Local Purchase Order (LPO)/Domiciliation Of Payments
Banks accept local purchase order from reputable companies provided the payments to be made to the debtor customer is domiciled to the bank lent the money to the debtor customer. When the local purchase order is obtained, the proceeds will be domicile into the customer’s account so that part of it will be used to offset the debt, while the balance is released to the customer after the bank must deducted its principal plus interest.
Appointment Of Receiver
When Receivers are made out of court, it is the deed of Debenture or Mortgage which grants the power to either the trustee of the Deed or the Debenture holders to make an appointment. In another form, a receiver could be appointed through the appointment, the Deed usually states the event upon which a Receiver can be appointed. Once a Receiver is appointed, floating charges crystallized and become fixed and the company can no longer deal with the assets of the company without the consent of the Receiver
The banking business is a complicated one, it comes with a whole lot of processes and steps which must be followed in order to stay in line with the doctrines of the banking code.

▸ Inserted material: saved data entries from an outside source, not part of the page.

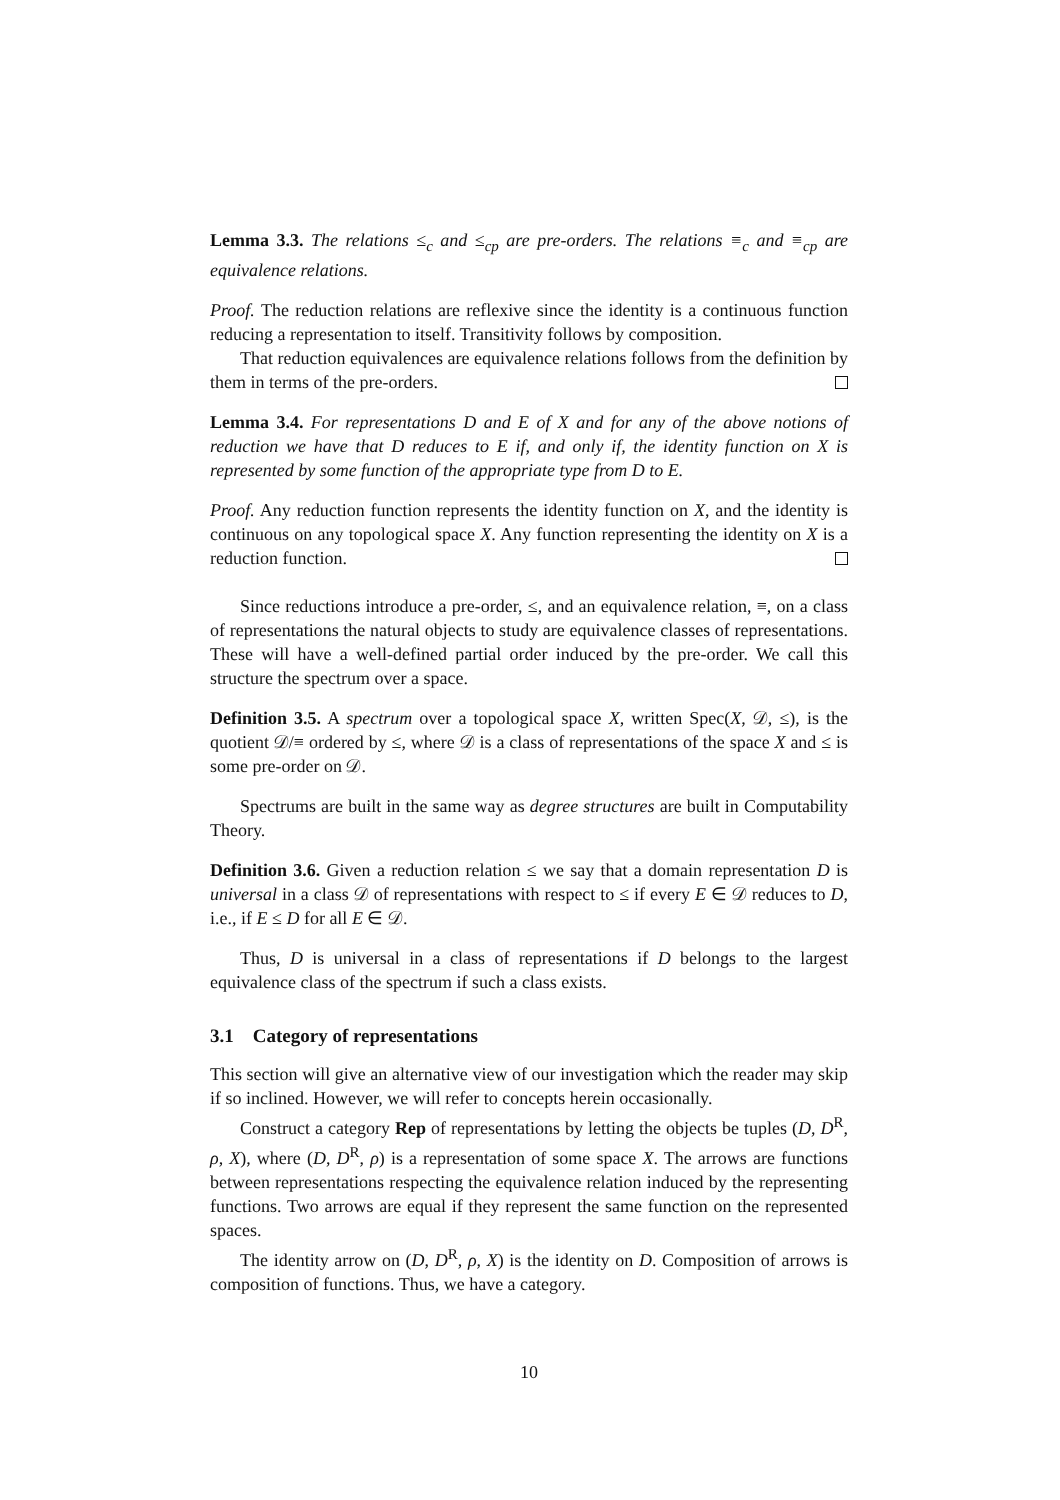Lemma 3.3. The relations ≤<sub>c</sub> and ≤<sub>cp</sub> are pre-orders. The relations ≡<sub>c</sub> and ≡<sub>cp</sub> are equivalence relations.
Proof. The reduction relations are reflexive since the identity is a continuous function reducing a representation to itself. Transitivity follows by composition.
That reduction equivalences are equivalence relations follows from the definition by them in terms of the pre-orders.
Lemma 3.4. For representations D and E of X and for any of the above notions of reduction we have that D reduces to E if, and only if, the identity function on X is represented by some function of the appropriate type from D to E.
Proof. Any reduction function represents the identity function on X, and the identity is continuous on any topological space X. Any function representing the identity on X is a reduction function.
Since reductions introduce a pre-order, ≤, and an equivalence relation, ≡, on a class of representations the natural objects to study are equivalence classes of representations. These will have a well-defined partial order induced by the pre-order. We call this structure the spectrum over a space.
Definition 3.5. A spectrum over a topological space X, written Spec(X, 𝒟, ≤), is the quotient 𝒟/≡ ordered by ≤, where 𝒟 is a class of representations of the space X and ≤ is some pre-order on 𝒟.
Spectrums are built in the same way as degree structures are built in Computability Theory.
Definition 3.6. Given a reduction relation ≤ we say that a domain representation D is universal in a class 𝒟 of representations with respect to ≤ if every E ∈ 𝒟 reduces to D, i.e., if E ≤ D for all E ∈ 𝒟.
Thus, D is universal in a class of representations if D belongs to the largest equivalence class of the spectrum if such a class exists.
3.1 Category of representations
This section will give an alternative view of our investigation which the reader may skip if so inclined. However, we will refer to concepts herein occasionally.
Construct a category Rep of representations by letting the objects be tuples (D, D<sup>R</sup>, ρ, X), where (D, D<sup>R</sup>, ρ) is a representation of some space X. The arrows are functions between representations respecting the equivalence relation induced by the representing functions. Two arrows are equal if they represent the same function on the represented spaces.
The identity arrow on (D, D<sup>R</sup>, ρ, X) is the identity on D. Composition of arrows is composition of functions. Thus, we have a category.
10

One of the sectors of the economy that works hand in hand with the banking or financial institution is the judiciary arm of governments. This is because there are laws that govern the financial sectors which must be adhered to, these laws cover for loans, bad debts, doubtful debts, advances, depositing with the financial institution, overdraft, opening of account with the financial institution, closing of account with the institution etc.
The thing is that laws guiding the businesses that concerns the financial institution must observe these laws governing it. There have been cases where either the bank or the individual did not follow the law getting punished, for example a situation where the bank doesn’t follow the five C’s of bank lending in issuing out loan, if there is a default, the bank will bear the consequences of the decisions. I have heard a lot of people say that laws are meant to be broken, however, anyone who has an intention of breaking the laws guiding this sector must be ready to bear the outcome, because most times, the outcome of these decisions are gravious.
On a final note, ensure you go through every document given to you to sign, in essence carry out a thorough review of these documents in order not to agree to deals without complete knowledge or details of the deals. This is essential for not falling victim of negligence on your own part. To make it a little more easier, employ the services of a legal personal to help you in interpreting the legal terminologies on the documents.